Polri Akui Ada Penggunaan Gas Air Mata Kedaluwarsa di Kanjuruhan
Sejumlah tabung gas air mata memiliki masa penggunaan tahun 2021.
REPUBLIKA.CO.ID, JAKARTA — Polri mengakui adanya pemakaian gas air mata kedaluwarsa oleh kepolisian saat melakukan ‘serangan’ terhadap para penonton dan suporter dalam tragedi kemanusian di Stadion Kanjuruhan, Malang, Jawa Timur (Jatim), Sabtu (1/10/2022). Kepala Divisi (Kadiv) Humas Mabes Polri Inspektur Jenderal (Irjen) Dedi Prasetyo mengatakan, tim penyidikan dari Puslabfor dan Inafis menemukan sejumlah tabung gas air mata dengan batas masa penggunaan tahun 2021.

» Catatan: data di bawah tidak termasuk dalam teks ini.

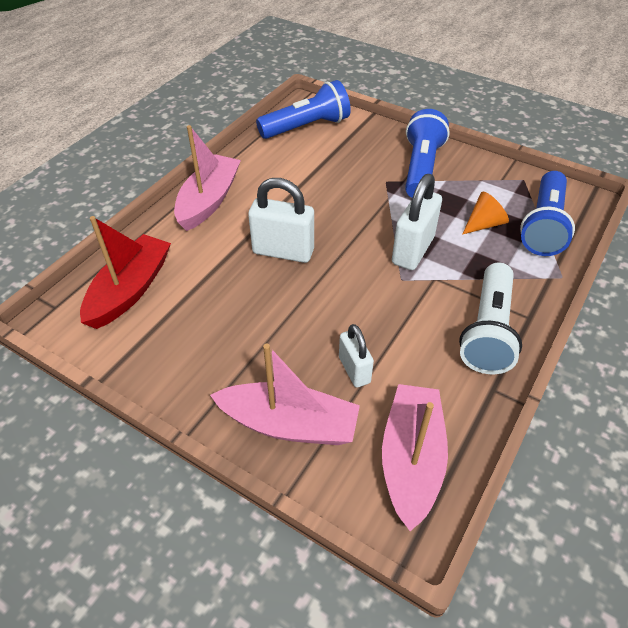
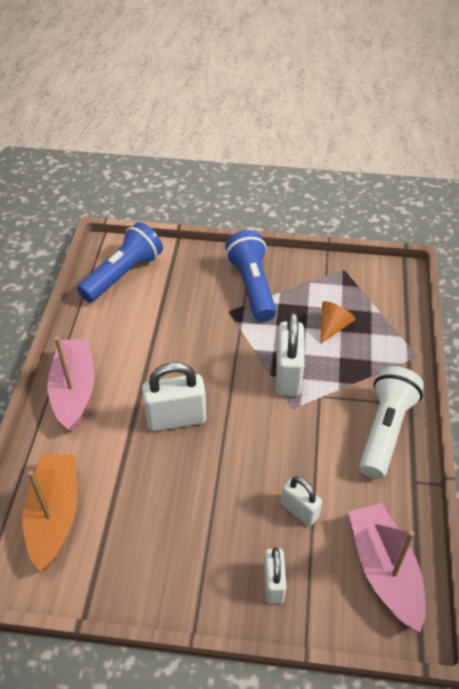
camera: 25 degrees left, 0 degrees up
red boat [80,216,171,329] -> orange boat [22,454,77,571]
pink boat [210,344,360,445] -> white padlock [264,547,286,604]
white flashlight [459,262,522,374] -> white flashlight turned 150 degrees counterclockwise [359,366,424,479]
blue flashlight [520,171,575,256] -> none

“Ada beberapa yang ditemukan memang itu yang tahun 2021,” begitu kata Dedi di Mabes Polri, Jakarta, Senin (10/10/2022).
Akan tetapi, Dedi memastikan, gas air mata kedaluwarsa tersebut tak mematikan. Pun kata Dedi meyakinkan, Polri mengacu pada pendapat para pakar pesenjataan, dan ahli kimia, serta profesor racun, yang menguatkan pendapat penggunaan gas air mata bukan penyebab kematian seseorang saat terjadi pengendalian massa oleh kepolisian.
Terkait dengan gas air mata kedaluwarsa, Dedi menerangkan, berbeda dengan bahan makanan. Kata Dedi, gas air mata adalah produk kimiawi nonracun yang khusus, dan boleh digunakan oleh kepolisian dalam pengendalian, dan pengurai massa masif, serta anarkistis.
Gas air mata masuk dalam jenis persenjataan keamanan ringan yang penggunaannya, mengacu pada Protokol Jenewa 22/1993. Kata Dedi, karena gas air mata adalah produk kimiawi nonracun, yang jika melewati batas waktu penggunaan, efektivitas dari dampak yang didapatkan akan semakin menurun.
Sebaliknya produk makanan, kata Dedi menerangkan, jika penggunaannya melewati batas waktu maka akan terjadi proses pembusukan yang menimbulkan cendawan bahkan racun. “Kalau makanan ketika kedaluwarsa, maka itu itu ada jamur, ada bakteri yang bisa mengganggu kesehatan. Kebalikannya dengan zat kimia, atau gas air mata ini, ketika ini dia kedaluwarsa, justru kadar kimianya itu berkurang. Sama dengan efektivitasnya gas air mata ini, ketika ditembakkan dia tidak bisa lebih efektif lagi,” tegas Dedi.
Pendapat tersebut, kata Dedi, mengacu pada dua keterangan ahli yang Polri minta keterangannya dalam penyidikan tragedi kemanusian di Kanjuruhan itu. Dalam tragedi di Stadion Kanjuruhan, sedikitnya 131 penonton, dan suporter sepak bola tewas. Kejadian itu terjadi usai laga Arema Vs Persebaya, Sabtu (1/10/2022).
Selain menyebabkan korban jiwa, lebih dari 500 lainnya mengalami luka-luka berat, maupun ringan. Mereka yang menjadi korban dari beragam usia. Catatan kematian korban, termuda balita usia sekitar tiga tahun.